▸ What you will do:
From the entries below, output the line with "33: (635, 534, 1.72)" and each following line up to and including the line with "50: (535, 362, 1.91)", exactly as written.

————————

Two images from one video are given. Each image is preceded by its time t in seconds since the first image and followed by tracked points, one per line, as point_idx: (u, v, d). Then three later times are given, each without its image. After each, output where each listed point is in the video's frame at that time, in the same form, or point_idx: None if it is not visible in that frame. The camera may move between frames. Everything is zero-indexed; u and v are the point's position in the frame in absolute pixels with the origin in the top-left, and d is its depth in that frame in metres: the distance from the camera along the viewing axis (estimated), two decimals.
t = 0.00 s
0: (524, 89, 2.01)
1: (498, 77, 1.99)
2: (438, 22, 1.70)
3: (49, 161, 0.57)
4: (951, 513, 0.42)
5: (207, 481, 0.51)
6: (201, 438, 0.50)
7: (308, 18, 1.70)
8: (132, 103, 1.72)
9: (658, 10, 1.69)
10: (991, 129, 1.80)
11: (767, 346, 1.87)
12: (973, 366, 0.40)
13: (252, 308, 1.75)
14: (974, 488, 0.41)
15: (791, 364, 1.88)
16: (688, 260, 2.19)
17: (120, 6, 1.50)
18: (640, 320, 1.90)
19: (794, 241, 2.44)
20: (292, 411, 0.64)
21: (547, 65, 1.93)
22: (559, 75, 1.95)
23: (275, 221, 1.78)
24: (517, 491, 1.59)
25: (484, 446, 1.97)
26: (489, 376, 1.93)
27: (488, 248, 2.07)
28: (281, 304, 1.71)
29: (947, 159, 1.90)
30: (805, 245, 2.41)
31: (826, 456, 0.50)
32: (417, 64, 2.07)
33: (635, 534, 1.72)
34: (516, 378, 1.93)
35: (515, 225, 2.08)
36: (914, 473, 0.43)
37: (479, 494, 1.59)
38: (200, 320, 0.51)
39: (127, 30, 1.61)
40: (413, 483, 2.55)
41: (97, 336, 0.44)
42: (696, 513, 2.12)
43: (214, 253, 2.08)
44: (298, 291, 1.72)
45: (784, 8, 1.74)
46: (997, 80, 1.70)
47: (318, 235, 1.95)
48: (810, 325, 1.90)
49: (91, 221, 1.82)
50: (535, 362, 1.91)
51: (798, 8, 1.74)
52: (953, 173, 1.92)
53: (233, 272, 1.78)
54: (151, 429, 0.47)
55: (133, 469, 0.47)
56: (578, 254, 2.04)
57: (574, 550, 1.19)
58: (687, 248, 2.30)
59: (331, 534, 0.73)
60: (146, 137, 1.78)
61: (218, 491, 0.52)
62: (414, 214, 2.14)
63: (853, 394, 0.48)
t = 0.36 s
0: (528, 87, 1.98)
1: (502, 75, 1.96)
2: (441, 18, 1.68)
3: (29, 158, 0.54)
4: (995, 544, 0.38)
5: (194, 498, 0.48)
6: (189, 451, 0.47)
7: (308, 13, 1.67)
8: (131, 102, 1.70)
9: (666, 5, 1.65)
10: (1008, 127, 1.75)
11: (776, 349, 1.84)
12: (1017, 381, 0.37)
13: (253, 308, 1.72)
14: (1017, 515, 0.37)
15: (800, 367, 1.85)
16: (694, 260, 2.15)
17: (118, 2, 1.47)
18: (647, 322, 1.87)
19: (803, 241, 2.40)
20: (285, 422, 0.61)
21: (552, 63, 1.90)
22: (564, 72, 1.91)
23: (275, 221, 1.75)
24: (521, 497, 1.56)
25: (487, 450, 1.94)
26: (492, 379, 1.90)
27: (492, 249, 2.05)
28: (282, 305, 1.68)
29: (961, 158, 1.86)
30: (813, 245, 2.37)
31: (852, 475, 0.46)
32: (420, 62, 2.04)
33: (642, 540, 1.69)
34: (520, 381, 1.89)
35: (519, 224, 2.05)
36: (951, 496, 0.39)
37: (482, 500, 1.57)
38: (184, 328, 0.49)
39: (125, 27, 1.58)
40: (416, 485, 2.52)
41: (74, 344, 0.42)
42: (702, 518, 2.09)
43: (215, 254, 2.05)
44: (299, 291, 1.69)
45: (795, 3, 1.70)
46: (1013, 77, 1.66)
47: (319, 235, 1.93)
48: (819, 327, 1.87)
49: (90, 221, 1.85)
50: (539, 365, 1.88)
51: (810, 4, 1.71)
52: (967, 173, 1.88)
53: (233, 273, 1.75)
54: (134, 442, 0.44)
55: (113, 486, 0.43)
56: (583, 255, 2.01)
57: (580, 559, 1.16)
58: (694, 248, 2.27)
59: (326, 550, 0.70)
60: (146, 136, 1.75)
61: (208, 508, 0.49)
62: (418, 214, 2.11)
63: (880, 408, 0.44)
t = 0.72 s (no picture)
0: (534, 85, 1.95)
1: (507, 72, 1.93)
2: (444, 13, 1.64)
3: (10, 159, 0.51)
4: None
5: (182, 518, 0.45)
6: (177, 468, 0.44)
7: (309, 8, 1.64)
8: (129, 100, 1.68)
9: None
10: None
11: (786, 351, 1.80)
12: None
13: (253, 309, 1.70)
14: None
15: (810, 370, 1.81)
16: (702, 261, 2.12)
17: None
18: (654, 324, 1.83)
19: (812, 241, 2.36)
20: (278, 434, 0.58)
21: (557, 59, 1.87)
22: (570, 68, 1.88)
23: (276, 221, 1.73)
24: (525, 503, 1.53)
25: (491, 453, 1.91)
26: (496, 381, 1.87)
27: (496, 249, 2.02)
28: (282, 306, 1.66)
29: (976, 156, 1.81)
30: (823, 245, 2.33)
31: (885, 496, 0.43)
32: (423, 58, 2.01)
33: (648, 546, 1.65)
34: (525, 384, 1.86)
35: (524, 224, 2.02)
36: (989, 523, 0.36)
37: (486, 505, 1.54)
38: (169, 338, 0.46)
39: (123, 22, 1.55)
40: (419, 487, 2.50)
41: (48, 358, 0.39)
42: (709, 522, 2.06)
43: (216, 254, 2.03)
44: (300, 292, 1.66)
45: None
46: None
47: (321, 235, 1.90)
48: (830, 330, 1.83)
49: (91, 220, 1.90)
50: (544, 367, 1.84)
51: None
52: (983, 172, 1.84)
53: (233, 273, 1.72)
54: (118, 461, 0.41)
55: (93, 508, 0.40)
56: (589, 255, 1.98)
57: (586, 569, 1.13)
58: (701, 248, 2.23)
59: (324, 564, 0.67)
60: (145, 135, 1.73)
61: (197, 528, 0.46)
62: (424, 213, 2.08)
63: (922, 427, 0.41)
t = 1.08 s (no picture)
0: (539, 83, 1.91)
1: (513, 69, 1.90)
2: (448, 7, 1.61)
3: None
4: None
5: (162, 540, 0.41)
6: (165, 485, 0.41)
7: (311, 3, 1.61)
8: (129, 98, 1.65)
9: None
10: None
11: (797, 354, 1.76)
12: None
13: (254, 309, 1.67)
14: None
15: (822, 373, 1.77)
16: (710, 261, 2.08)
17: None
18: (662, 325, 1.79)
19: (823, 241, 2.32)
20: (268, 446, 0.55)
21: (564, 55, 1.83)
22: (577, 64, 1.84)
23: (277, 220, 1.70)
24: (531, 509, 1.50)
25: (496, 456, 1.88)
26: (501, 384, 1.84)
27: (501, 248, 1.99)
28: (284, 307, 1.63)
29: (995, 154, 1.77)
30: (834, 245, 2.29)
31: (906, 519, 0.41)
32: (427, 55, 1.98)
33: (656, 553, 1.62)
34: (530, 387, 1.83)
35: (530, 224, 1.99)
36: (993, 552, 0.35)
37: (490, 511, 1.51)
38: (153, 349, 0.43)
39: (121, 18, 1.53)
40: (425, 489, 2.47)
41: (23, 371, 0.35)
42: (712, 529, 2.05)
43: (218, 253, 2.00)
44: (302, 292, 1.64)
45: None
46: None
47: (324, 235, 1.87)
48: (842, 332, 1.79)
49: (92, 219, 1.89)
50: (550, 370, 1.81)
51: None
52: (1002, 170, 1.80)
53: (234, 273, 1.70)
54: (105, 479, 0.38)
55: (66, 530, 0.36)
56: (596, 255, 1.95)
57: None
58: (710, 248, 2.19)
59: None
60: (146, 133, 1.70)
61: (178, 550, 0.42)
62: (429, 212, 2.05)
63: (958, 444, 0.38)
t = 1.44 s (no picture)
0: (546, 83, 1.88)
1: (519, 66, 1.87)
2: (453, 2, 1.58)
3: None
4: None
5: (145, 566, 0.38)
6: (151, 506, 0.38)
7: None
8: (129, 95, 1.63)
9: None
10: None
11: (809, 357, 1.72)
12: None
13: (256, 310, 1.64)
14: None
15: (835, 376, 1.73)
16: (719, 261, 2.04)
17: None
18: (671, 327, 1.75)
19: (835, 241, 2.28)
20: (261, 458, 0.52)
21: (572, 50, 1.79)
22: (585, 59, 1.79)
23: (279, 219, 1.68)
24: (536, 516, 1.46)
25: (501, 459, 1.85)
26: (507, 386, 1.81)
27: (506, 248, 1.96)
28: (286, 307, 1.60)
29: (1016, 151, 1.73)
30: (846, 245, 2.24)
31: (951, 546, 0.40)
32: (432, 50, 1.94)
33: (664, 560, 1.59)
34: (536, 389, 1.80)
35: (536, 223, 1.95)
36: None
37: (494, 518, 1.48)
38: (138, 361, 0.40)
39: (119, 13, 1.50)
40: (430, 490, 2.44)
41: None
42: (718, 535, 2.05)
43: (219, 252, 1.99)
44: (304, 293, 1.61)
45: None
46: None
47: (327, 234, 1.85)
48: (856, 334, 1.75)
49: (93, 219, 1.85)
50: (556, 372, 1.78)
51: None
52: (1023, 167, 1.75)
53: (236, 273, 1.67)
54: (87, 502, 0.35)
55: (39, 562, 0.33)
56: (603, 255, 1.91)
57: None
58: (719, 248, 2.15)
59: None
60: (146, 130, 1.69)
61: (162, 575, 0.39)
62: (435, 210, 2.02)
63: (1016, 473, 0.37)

————————

▸ Solution for this problem:
33: (635, 534, 1.72)
34: (516, 378, 1.93)
35: (515, 225, 2.08)
36: (914, 473, 0.43)
37: (479, 494, 1.59)
38: (200, 320, 0.51)
39: (127, 30, 1.61)
40: (413, 483, 2.55)
41: (97, 336, 0.44)
42: (696, 513, 2.12)
43: (214, 253, 2.08)
44: (298, 291, 1.72)
45: (784, 8, 1.74)
46: (997, 80, 1.70)
47: (318, 235, 1.95)
48: (810, 325, 1.90)
49: (91, 221, 1.82)
50: (535, 362, 1.91)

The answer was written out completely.